Compliance varied widely by discipline, from 35.2% in pharmacology to 63.4% in urology. Notably, neither FDA regulation, data monitoring committees, nor safety reporting requirements were associated with meaningfully better compliance.

This study demonstrates a genuinely productive use case for LLMs, one where the technology’s ability to process large volumes of text at scale addresses a real bottleneck in research quality assurance. The limitations are real but bounded: the analysis captured only the presence of reporting elements rather than their quality, and four CONSORT items were excluded because the model struggled to distinguish between events that did not occur and events that were simply not reported.

Study 3: LLM Decision Support in a Real Clinical Setting

The most methodologically ambitious of the three studies is Abaluck et al. (2026), an NBER working paper that deployed LLM decision support in two outpatient clinics in Kano, Nigeria. Community Health Extension Workers drafted care plans that were then revised after receiving LLM feedback. Uniquely, every patient was also independently examined by an on-site physician who developed their own care plan and then performed blinded evaluations of both the unassisted and LLM-assisted health worker notes.
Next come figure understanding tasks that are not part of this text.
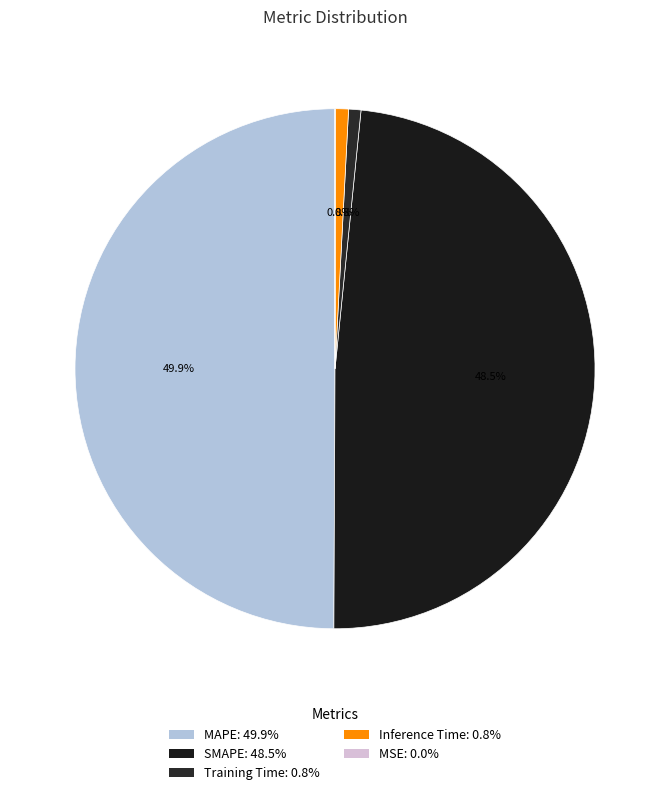

The MAPE slice represents 50% of the pie. True or false?

True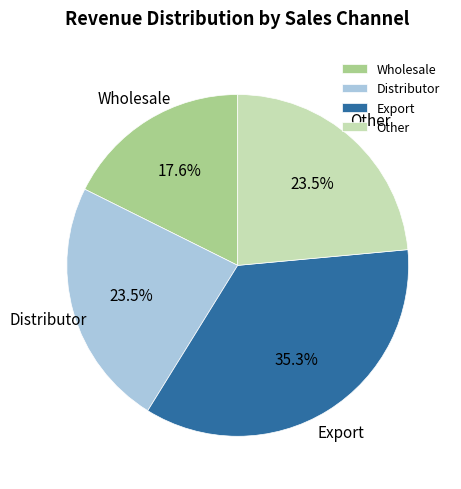

What is the ratio of the value at Other to the value at Export?

0.7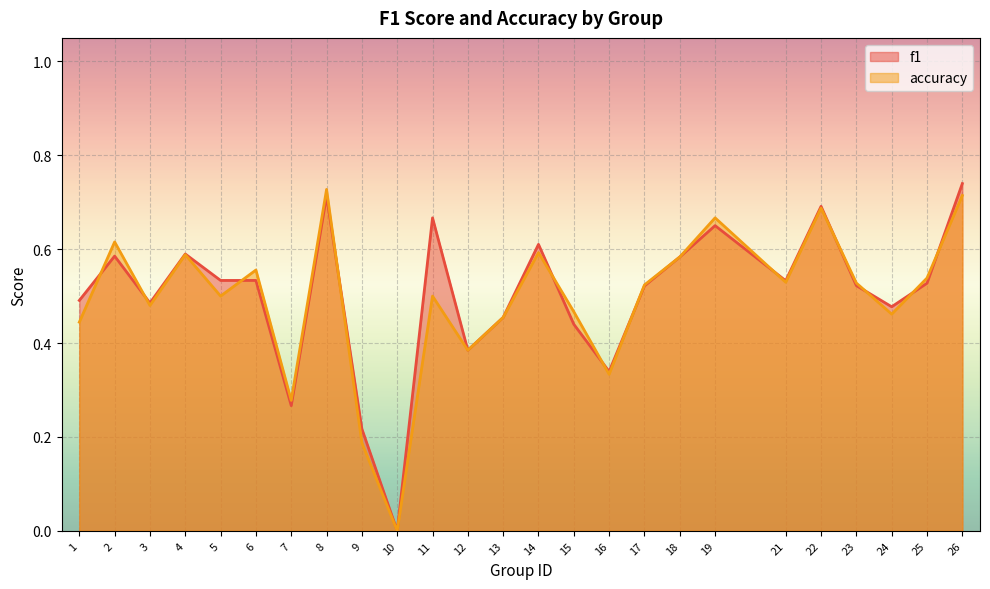

What is the difference between the second highest and second lowest values in the accuracy series?

0.5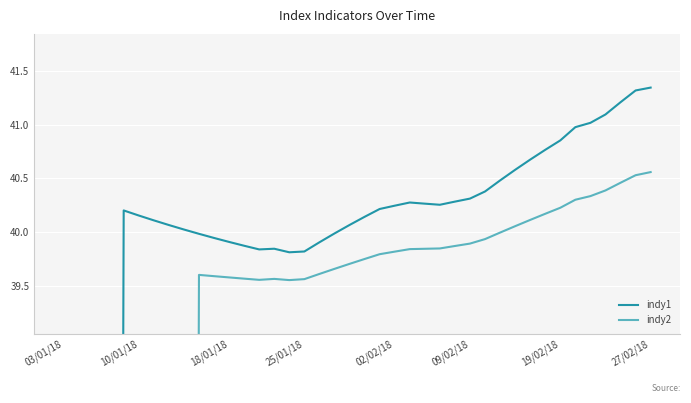

Reading left to right, extract all data points from this chart.

indy1: 0.0	0.0	0.0	0.0	40.2	40.2	40.1	40.1	40.0	40.0	39.9	39.9	39.9	39.8	39.8	39.8	39.8	39.9	40.0	40.1	40.1	40.2	40.2	40.3	40.3	40.3	40.3	40.3	40.4	40.5	40.6	40.7	40.8	40.9	41.0	41.0	41.1	41.2	41.3	41.3
indy2: 0.0	0.0	0.0	0.0	0.0	0.0	0.0	0.0	0.0	39.6	39.6	39.6	39.6	39.6	39.6	39.6	39.6	39.6	39.7	39.7	39.7	39.8	39.8	39.8	39.8	39.8	39.9	39.9	39.9	40.0	40.1	40.1	40.2	40.2	40.3	40.3	40.4	40.5	40.5	40.6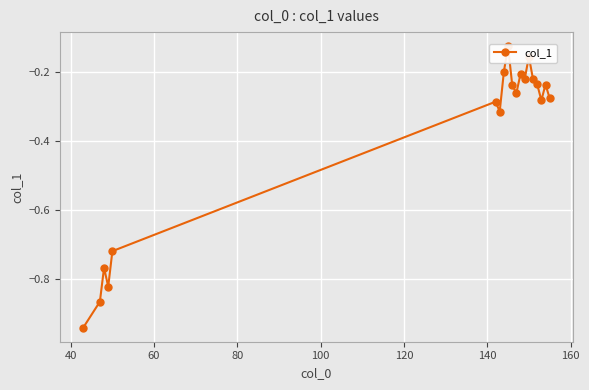

The chart shows a value of -1.5 at 40. True or false?

False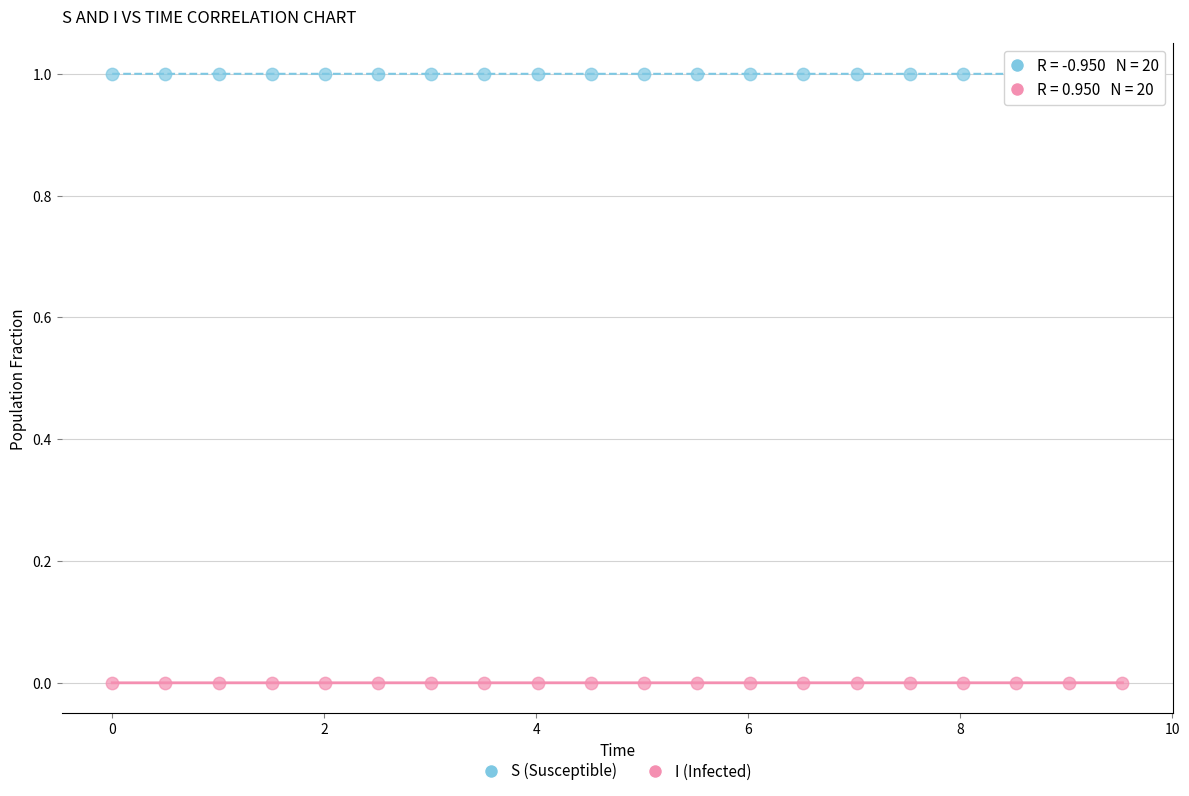

Which series contains the lowest Y value?

I (Infected)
Health workers responded enthusiastically to the LLM: they changed prescriptions for 54% of patients, modified diagnoses for 41%, and altered test orders for 33%. In exit surveys, 95% reported the LLM improved documentation and patient care, and 100% said they would use it again. Retrospective academic reviewers also rated LLM-assisted plans more favorably, finding significant reductions in errors and harm ratings.
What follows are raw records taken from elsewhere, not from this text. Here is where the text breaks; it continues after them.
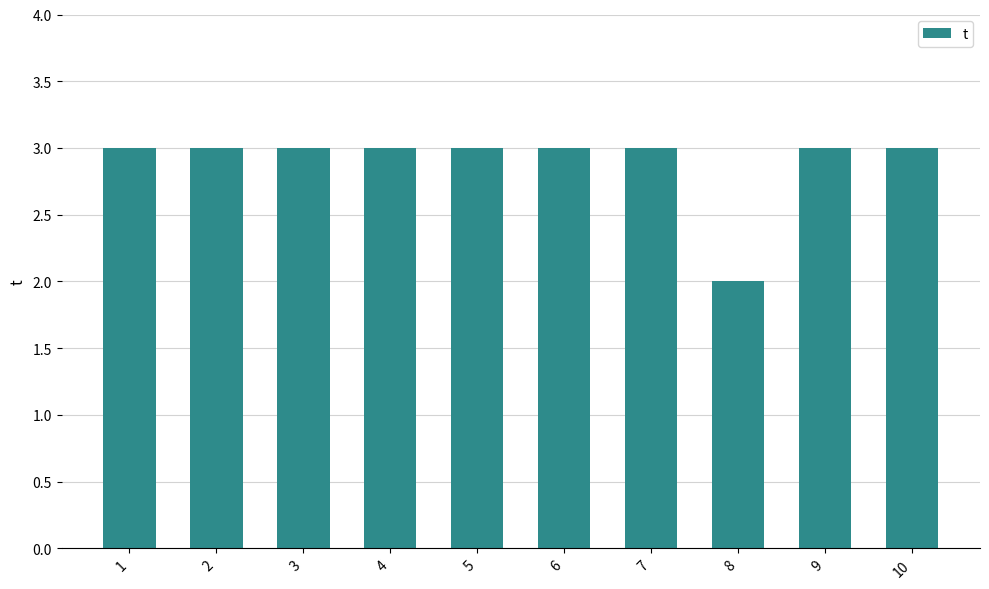

Reading left to right, transcribe all the data shown in this chart.

3	3	3	3	3	3	3	2	3	3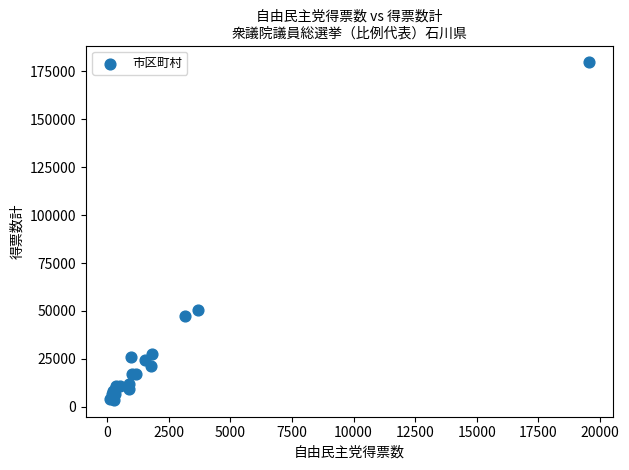

What Y value in the scatter plot is closest to 91662?

50593.0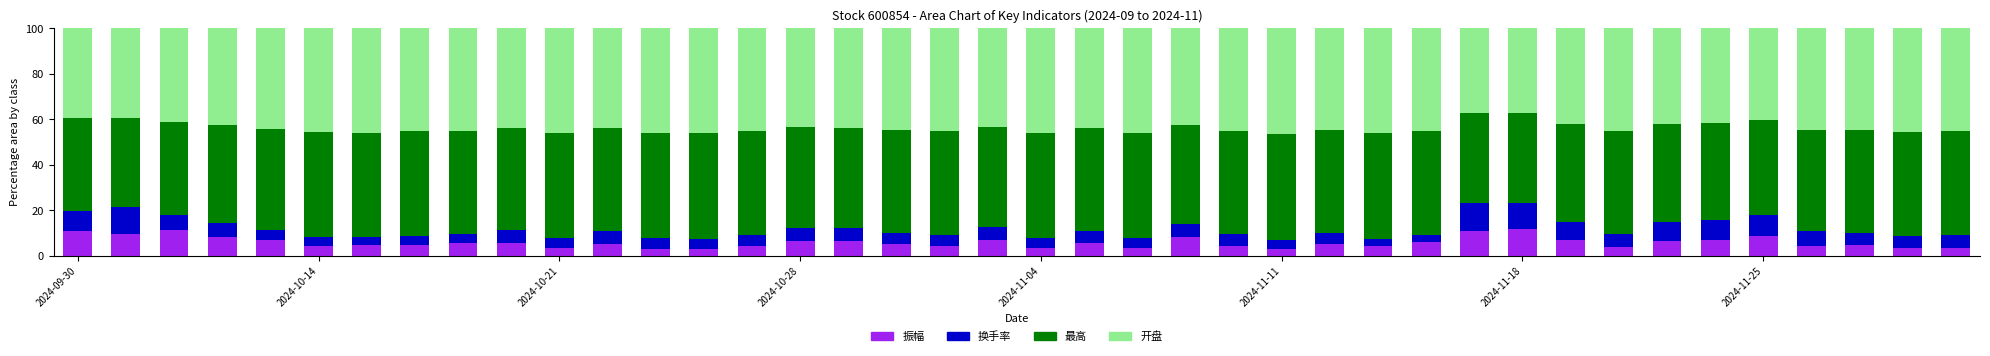

What is the minimum value for 振幅?

2.9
Yet the physicians who had actually examined the same patients found little to no improvement. LLM assistance produced no statistically significant reduction in diagnostic errors, incorrect medications, or overall patient harm. Laboratory testing for malaria, UTI, and anemia revealed mixed effects: the LLM reduced unnecessary malaria testing but increased unnecessary testing for UTI and anemia, with almost no improvement in detecting positive cases. Treatment misallocation showed no significant change.
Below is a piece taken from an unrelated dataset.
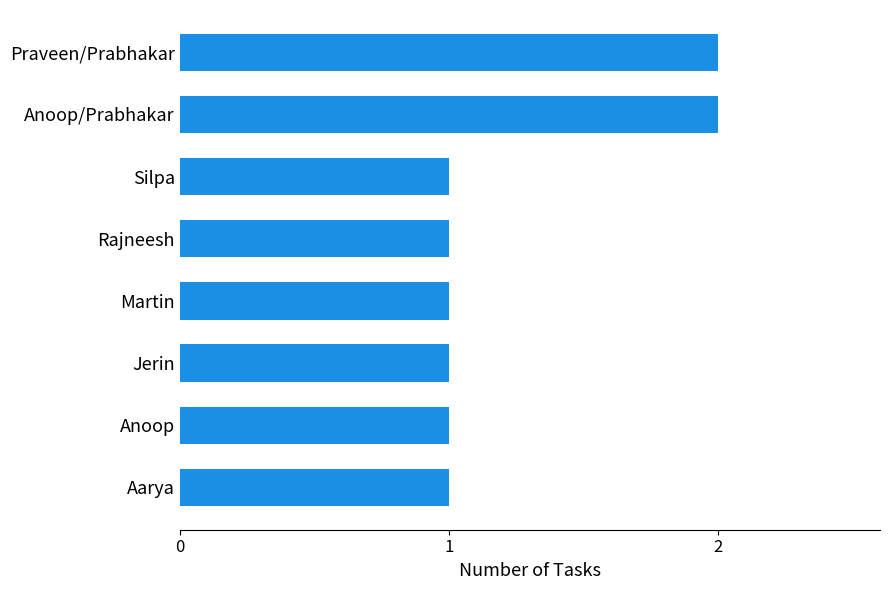

What is the difference between the second highest and minimum values?

1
The mechanism analysis was particularly revealing. The LLM made an average of 3.75 recommendations per patient, but only 53% of these would have moved health worker plans closer to physician plans, meaning nearly half would have made things worse.

Health workers followed about one-third of recommendations and were only marginally better than chance at distinguishing helpful from unhelpful advice. Even when the LLM was given the physician’s more detailed patient observations rather than the health worker’s notes, it continued to generate more than one counterproductive recommendation per patient.

What These Studies Tell Us Together

Read collectively, these three studies offer a corrective to both uncritical enthusiasm and reflexive skepticism about AI in health care. LLMs can meaningfully augment clinician performance in structured tasks like medication chart review, where they serve as a second set of eyes catching errors that humans miss. They can scale quality assurance processes—like CONSORT compliance auditing—that were previously impractical and labor intensive. But when deployed for complex clinical reasoning with real patients, the gap between what looks good on paper and what actually improves care becomes starkly apparent.

In my opinion, the net-net here is that the details continue to matter.

The divergence between retrospective evaluation and prospective, physician-grounded assessment in the Abaluck study is perhaps the most important finding across all three papers. It suggests that the dominant method of evaluating clinical AI, comparing model outputs against records after the fact, may systematically overestimate real-world benefit. The “human in the loop” does not reliably filter out bad AI advice, and LLMs generate a substantial volume of recommendations that would make care worse, not better. At least according to that one study.

These are not reasons to abandon AI in health care. They are reasons to demand specificity: about what task the AI is performing, how it is being evaluated, and whether the evidence comes from controlled benchmarks or from the messy reality of clinical practice.